--- What is needed ---
When you transcribe the entries, reproduce every character and exclude the images.

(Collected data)
↓
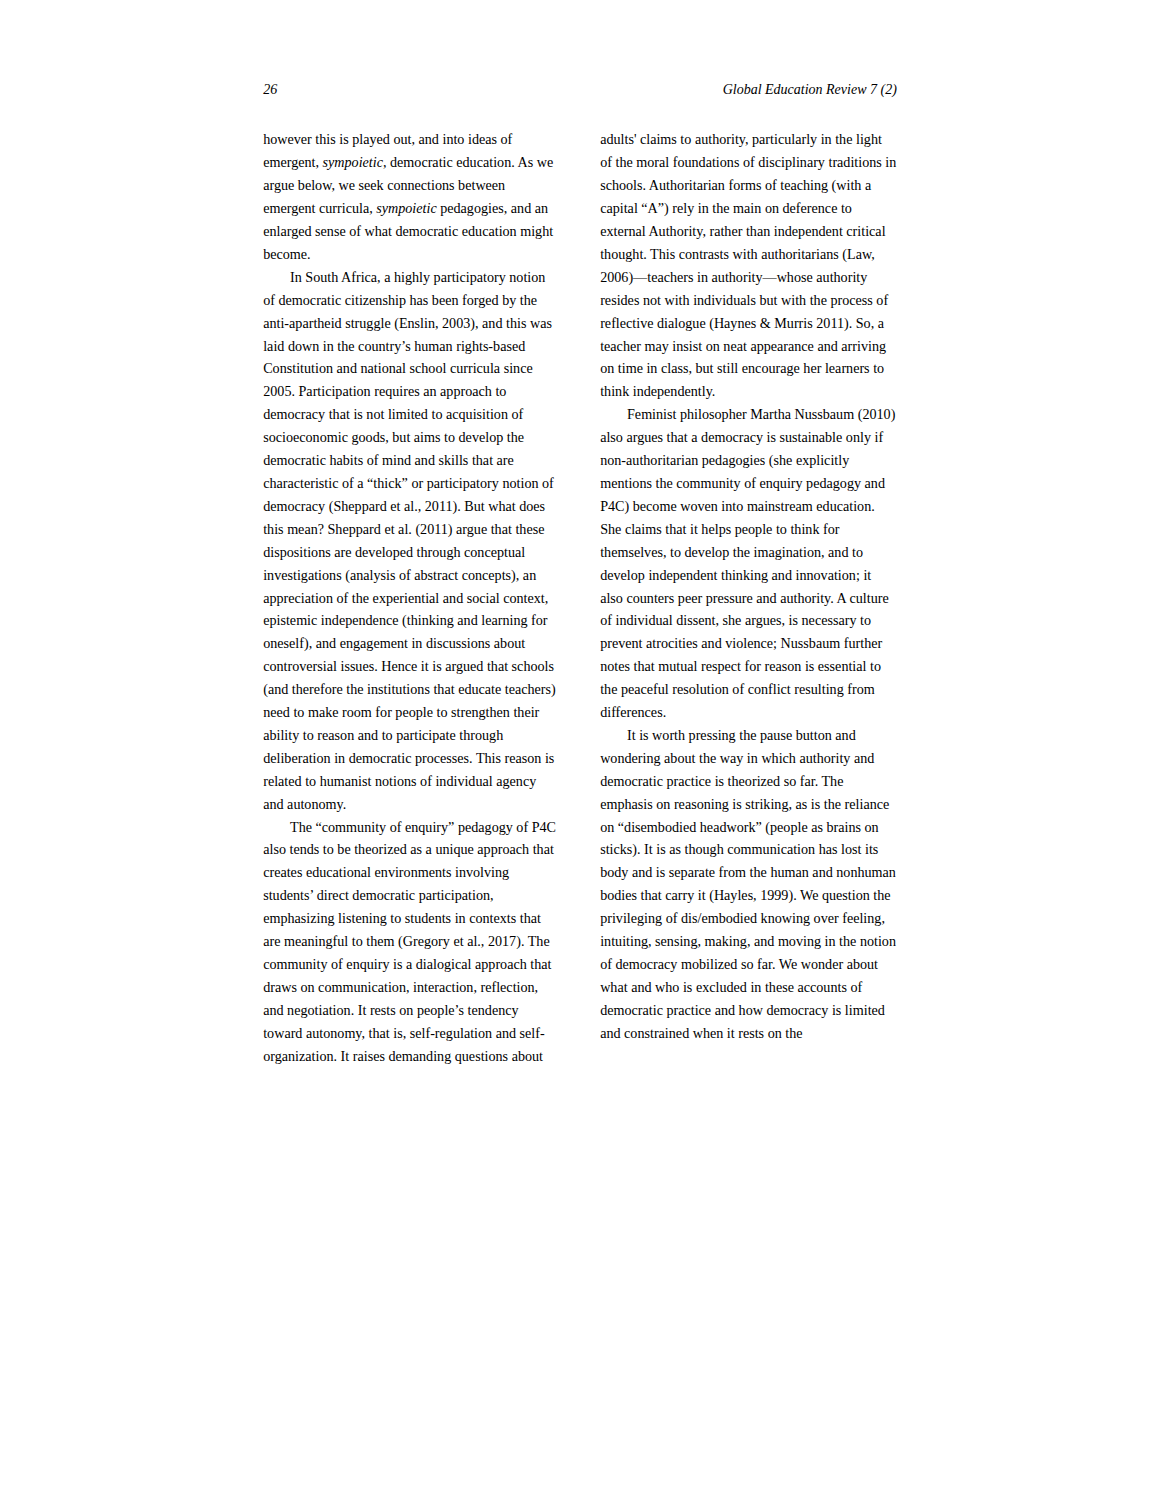26 Global Education Review 7 (2)
however this is played out, and into ideas of emergent, sympoietic, democratic education. As we argue below, we seek connections between emergent curricula, sympoietic pedagogies, and an enlarged sense of what democratic education might become.
In South Africa, a highly participatory notion of democratic citizenship has been forged by the anti-apartheid struggle (Enslin, 2003), and this was laid down in the country’s human rights-based Constitution and national school curricula since 2005. Participation requires an approach to democracy that is not limited to acquisition of socioeconomic goods, but aims to develop the democratic habits of mind and skills that are characteristic of a “thick” or participatory notion of democracy (Sheppard et al., 2011). But what does this mean? Sheppard et al. (2011) argue that these dispositions are developed through conceptual investigations (analysis of abstract concepts), an appreciation of the experiential and social context, epistemic independence (thinking and learning for oneself), and engagement in discussions about controversial issues. Hence it is argued that schools (and therefore the institutions that educate teachers) need to make room for people to strengthen their ability to reason and to participate through deliberation in democratic processes. This reason is related to humanist notions of individual agency and autonomy.
The “community of enquiry” pedagogy of P4C also tends to be theorized as a unique approach that creates educational environments involving students’ direct democratic participation, emphasizing listening to students in contexts that are meaningful to them (Gregory et al., 2017). The community of enquiry is a dialogical approach that draws on communication, interaction, reflection, and negotiation. It rests on people’s tendency toward autonomy, that is, self-regulation and self-organization. It raises demanding questions about adults' claims to authority, particularly in the light of the moral foundations of disciplinary traditions in schools. Authoritarian forms of teaching (with a capital “A”) rely in the main on deference to external Authority, rather than independent critical thought. This contrasts with authoritarians (Law, 2006)—teachers in authority—whose authority resides not with individuals but with the process of reflective dialogue (Haynes & Murris 2011). So, a teacher may insist on neat appearance and arriving on time in class, but still encourage her learners to think independently.
Feminist philosopher Martha Nussbaum (2010) also argues that a democracy is sustainable only if non-authoritarian pedagogies (she explicitly mentions the community of enquiry pedagogy and P4C) become woven into mainstream education. She claims that it helps people to think for themselves, to develop the imagination, and to develop independent thinking and innovation; it also counters peer pressure and authority. A culture of individual dissent, she argues, is necessary to prevent atrocities and violence; Nussbaum further notes that mutual respect for reason is essential to the peaceful resolution of conflict resulting from differences.
It is worth pressing the pause button and wondering about the way in which authority and democratic practice is theorized so far. The emphasis on reasoning is striking, as is the reliance on “disembodied headwork” (people as brains on sticks). It is as though communication has lost its body and is separate from the human and nonhuman bodies that carry it (Hayles, 1999). We question the privileging of dis/embodied knowing over feeling, intuiting, sensing, making, and moving in the notion of democracy mobilized so far. We wonder about what and who is excluded in these accounts of democratic practice and how democracy is limited and constrained when it rests on the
↑
--- Task response ---
26 Global Education Review 7 (2)
however this is played out, and into ideas of emergent, sympoietic, democratic education. As we argue below, we seek connections between emergent curricula, sympoietic pedagogies, and an enlarged sense of what democratic education might become.
In South Africa, a highly participatory notion of democratic citizenship has been forged by the anti-apartheid struggle (Enslin, 2003), and this was laid down in the country’s human rights-based Constitution and national school curricula since 2005. Participation requires an approach to democracy that is not limited to acquisition of socioeconomic goods, but aims to develop the democratic habits of mind and skills that are characteristic of a “thick” or participatory notion of democracy (Sheppard et al., 2011). But what does this mean? Sheppard et al. (2011) argue that these dispositions are developed through conceptual investigations (analysis of abstract concepts), an appreciation of the experiential and social context, epistemic independence (thinking and learning for oneself), and engagement in discussions about controversial issues. Hence it is argued that schools (and therefore the institutions that educate teachers) need to make room for people to strengthen their ability to reason and to participate through deliberation in democratic processes. This reason is related to humanist notions of individual agency and autonomy.
The “community of enquiry” pedagogy of P4C also tends to be theorized as a unique approach that creates educational environments involving students’ direct democratic participation, emphasizing listening to students in contexts that are meaningful to them (Gregory et al., 2017). The community of enquiry is a dialogical approach that draws on communication, interaction, reflection, and negotiation. It rests on people’s tendency toward autonomy, that is, self-regulation and self-organization. It raises demanding questions about adults' claims to authority, particularly in the light of the moral foundations of disciplinary traditions in schools. Authoritarian forms of teaching (with a capital “A”) rely in the main on deference to external Authority, rather than independent critical thought. This contrasts with authoritarians (Law, 2006)—teachers in authority—whose authority resides not with individuals but with the process of reflective dialogue (Haynes & Murris 2011). So, a teacher may insist on neat appearance and arriving on time in class, but still encourage her learners to think independently.
Feminist philosopher Martha Nussbaum (2010) also argues that a democracy is sustainable only if non-authoritarian pedagogies (she explicitly mentions the community of enquiry pedagogy and P4C) become woven into mainstream education. She claims that it helps people to think for themselves, to develop the imagination, and to develop independent thinking and innovation; it also counters peer pressure and authority. A culture of individual dissent, she argues, is necessary to prevent atrocities and violence; Nussbaum further notes that mutual respect for reason is essential to the peaceful resolution of conflict resulting from differences.
It is worth pressing the pause button and wondering about the way in which authority and democratic practice is theorized so far. The emphasis on reasoning is striking, as is the reliance on “disembodied headwork” (people as brains on sticks). It is as though communication has lost its body and is separate from the human and nonhuman bodies that carry it (Hayles, 1999). We question the privileging of dis/embodied knowing over feeling, intuiting, sensing, making, and moving in the notion of democracy mobilized so far. We wonder about what and who is excluded in these accounts of democratic practice and how democracy is limited and constrained when it rests on the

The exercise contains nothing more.